HOW TO COMPLETE THIS TASK -
The expected output is a copy of every line in the records with the string "human".

Saved entries -

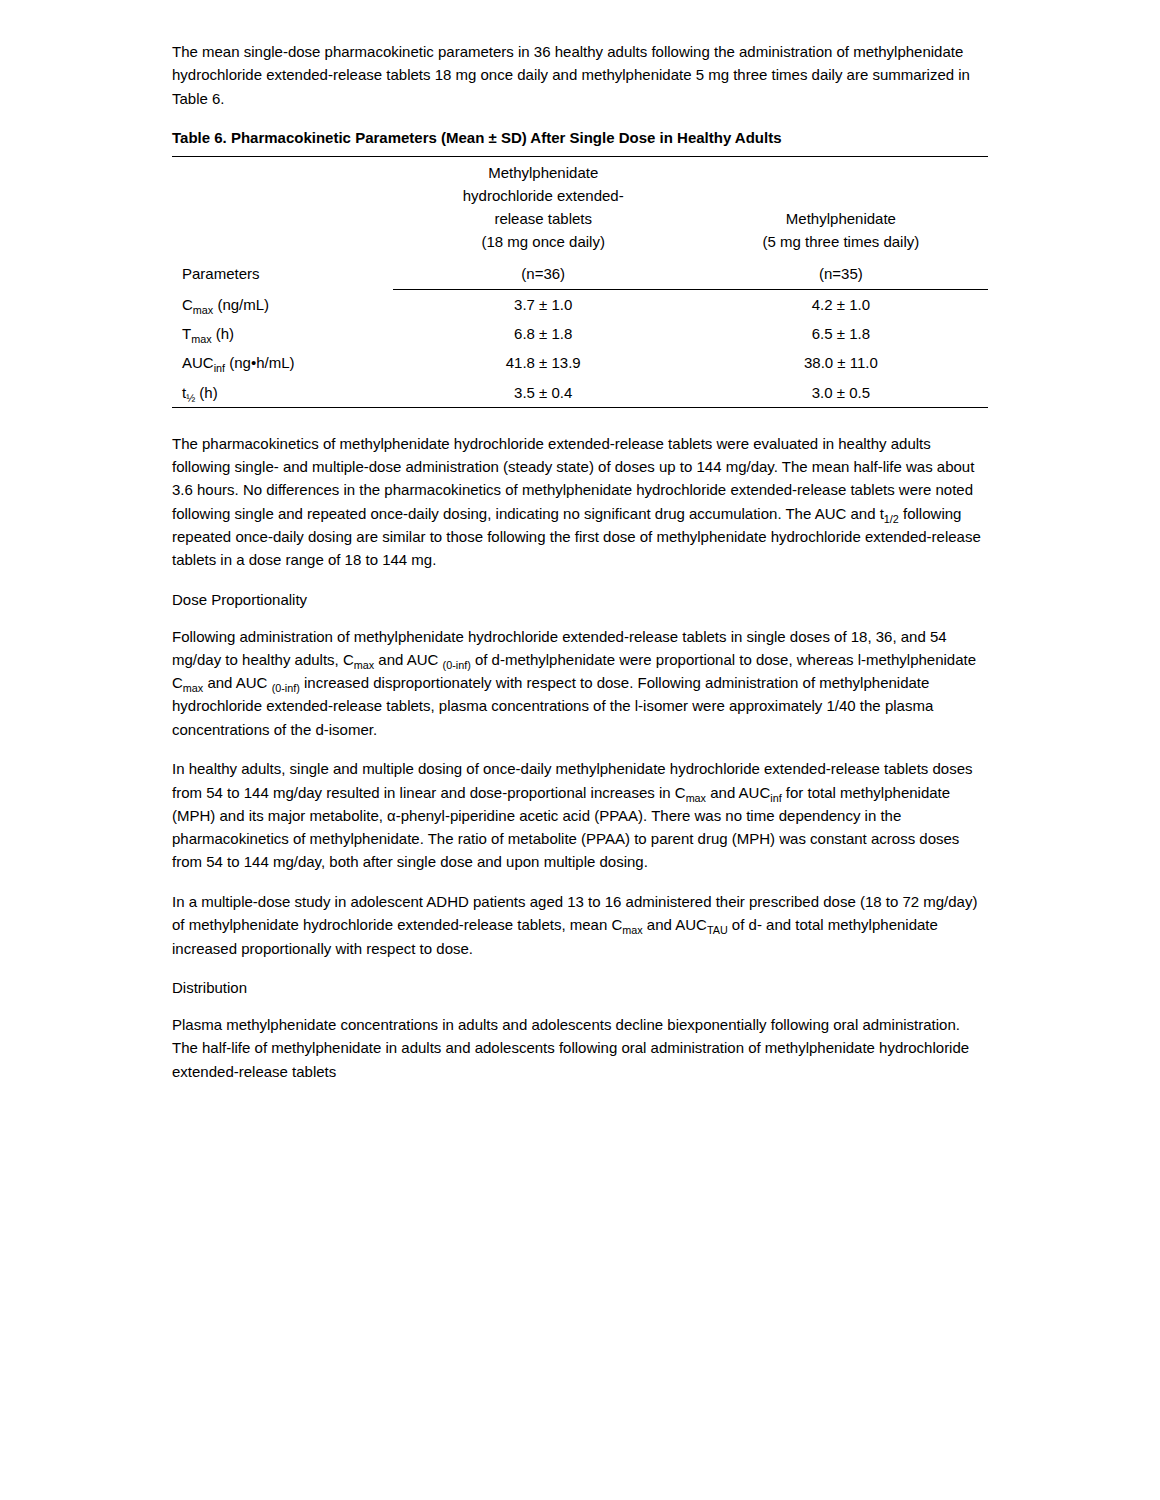The mean single-dose pharmacokinetic parameters in 36 healthy adults following the administration of methylphenidate hydrochloride extended-release tablets 18 mg once daily and methylphenidate 5 mg three times daily are summarized in Table 6.
Table 6. Pharmacokinetic Parameters (Mean ± SD) After Single Dose in Healthy Adults
| Parameters | Methylphenidate hydrochloride extended- release tablets (18 mg once daily) | Methylphenidate (5 mg three times daily) |
| --- | --- | --- |
| (n=36) | (n=35) |
| C max (ng/mL) | 3.7 ± 1.0 | 4.2 ± 1.0 |
| T max (h) | 6.8 ± 1.8 | 6.5 ± 1.8 |
| AUC inf (ng•h/mL) | 41.8 ± 13.9 | 38.0 ± 11.0 |
| t ½ (h) | 3.5 ± 0.4 | 3.0 ± 0.5 |
The pharmacokinetics of methylphenidate hydrochloride extended-release tablets were evaluated in healthy adults following single- and multiple-dose administration (steady state) of doses up to 144 mg/day. The mean half-life was about 3.6 hours. No differences in the pharmacokinetics of methylphenidate hydrochloride extended-release tablets were noted following single and repeated once-daily dosing, indicating no significant drug accumulation. The AUC and t1/2 following repeated once-daily dosing are similar to those following the first dose of methylphenidate hydrochloride extended-release tablets in a dose range of 18 to 144 mg.
Dose Proportionality
Following administration of methylphenidate hydrochloride extended-release tablets in single doses of 18, 36, and 54 mg/day to healthy adults, Cmax and AUC (0-inf) of d-methylphenidate were proportional to dose, whereas l-methylphenidate Cmax and AUC (0-inf) increased disproportionately with respect to dose. Following administration of methylphenidate hydrochloride extended-release tablets, plasma concentrations of the l-isomer were approximately 1/40 the plasma concentrations of the d-isomer.
In healthy adults, single and multiple dosing of once-daily methylphenidate hydrochloride extended-release tablets doses from 54 to 144 mg/day resulted in linear and dose-proportional increases in Cmax and AUCinf for total methylphenidate (MPH) and its major metabolite, α-phenyl-piperidine acetic acid (PPAA). There was no time dependency in the pharmacokinetics of methylphenidate. The ratio of metabolite (PPAA) to parent drug (MPH) was constant across doses from 54 to 144 mg/day, both after single dose and upon multiple dosing.
In a multiple-dose study in adolescent ADHD patients aged 13 to 16 administered their prescribed dose (18 to 72 mg/day) of methylphenidate hydrochloride extended-release tablets, mean Cmax and AUCTAU of d- and total methylphenidate increased proportionally with respect to dose.
Distribution
Plasma methylphenidate concentrations in adults and adolescents decline biexponentially following oral administration. The half-life of methylphenidate in adults and adolescents following oral administration of methylphenidate hydrochloride extended-release tablets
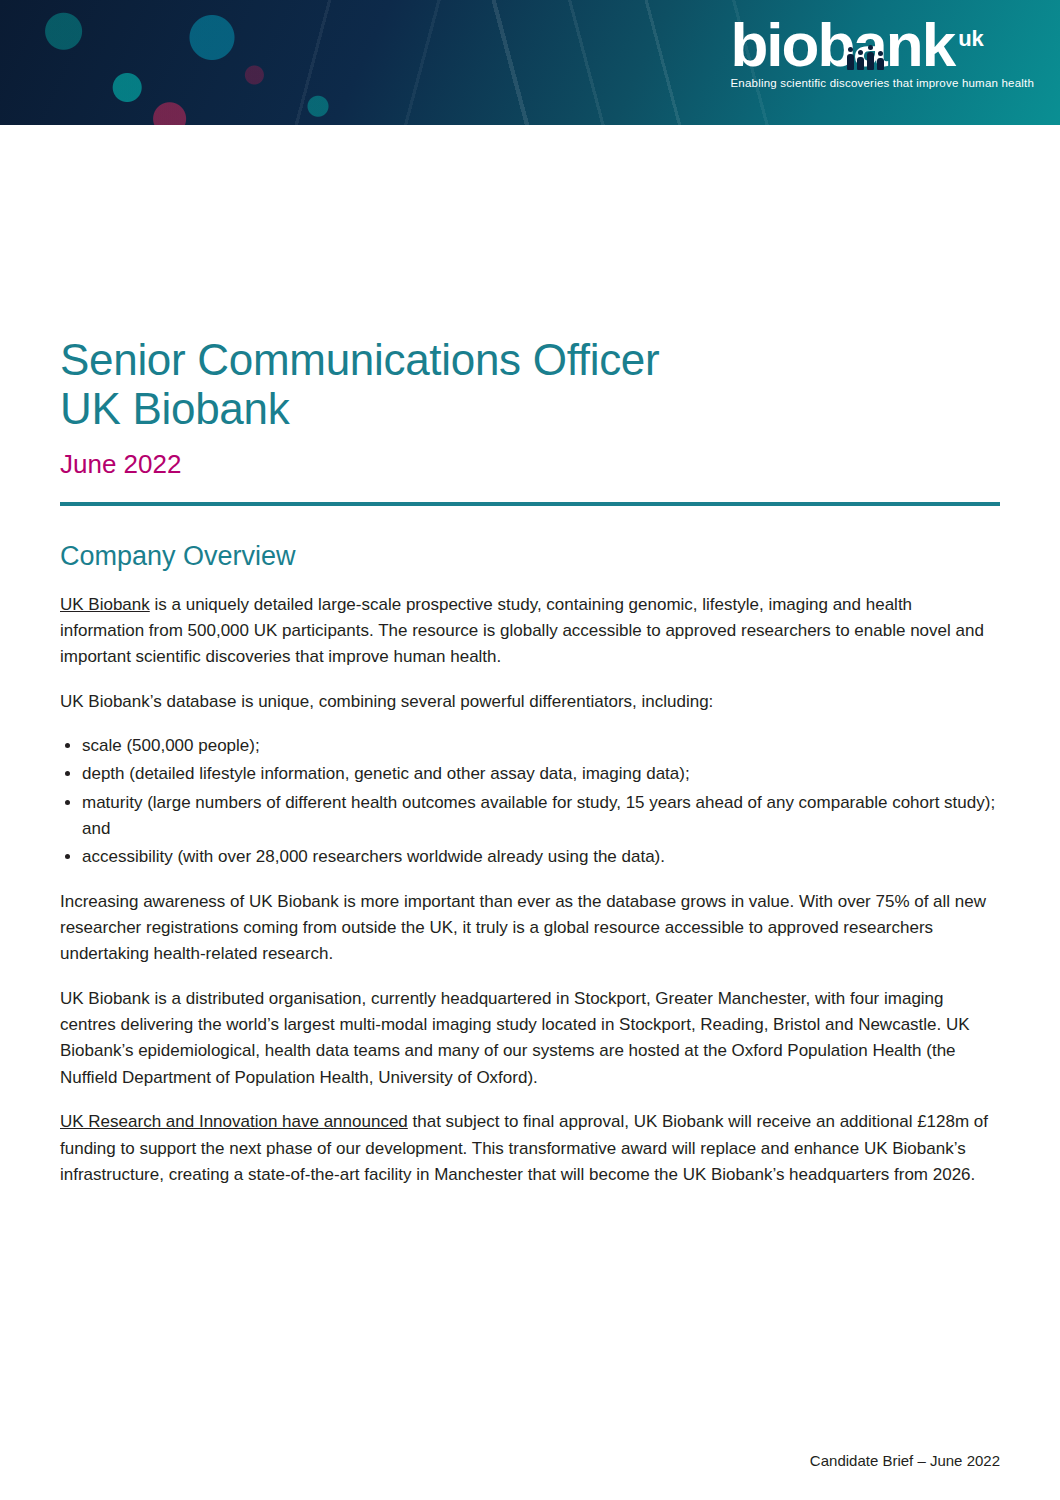biobank uk
Enabling scientific discoveries that improve human health
Senior Communications Officer
UK Biobank
June 2022
Company Overview
UK Biobank is a uniquely detailed large-scale prospective study, containing genomic, lifestyle, imaging and health information from 500,000 UK participants. The resource is globally accessible to approved researchers to enable novel and important scientific discoveries that improve human health.
UK Biobank’s database is unique, combining several powerful differentiators, including:
scale (500,000 people);
depth (detailed lifestyle information, genetic and other assay data, imaging data);
maturity (large numbers of different health outcomes available for study, 15 years ahead of any comparable cohort study); and
accessibility (with over 28,000 researchers worldwide already using the data).
Increasing awareness of UK Biobank is more important than ever as the database grows in value. With over 75% of all new researcher registrations coming from outside the UK, it truly is a global resource accessible to approved researchers undertaking health-related research.
UK Biobank is a distributed organisation, currently headquartered in Stockport, Greater Manchester, with four imaging centres delivering the world’s largest multi-modal imaging study located in Stockport, Reading, Bristol and Newcastle. UK Biobank’s epidemiological, health data teams and many of our systems are hosted at the Oxford Population Health (the Nuffield Department of Population Health, University of Oxford).
UK Research and Innovation have announced that subject to final approval, UK Biobank will receive an additional £128m of funding to support the next phase of our development. This transformative award will replace and enhance UK Biobank’s infrastructure, creating a state-of-the-art facility in Manchester that will become the UK Biobank’s headquarters from 2026.
Candidate Brief – June 2022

TASK RESPONSE -
Enabling scientific discoveries that improve human health
UK Biobank is a uniquely detailed large-scale prospective study, containing genomic, lifestyle, imaging and health information from 500,000 UK participants. The resource is globally accessible to approved researchers to enable novel and important scientific discoveries that improve human health.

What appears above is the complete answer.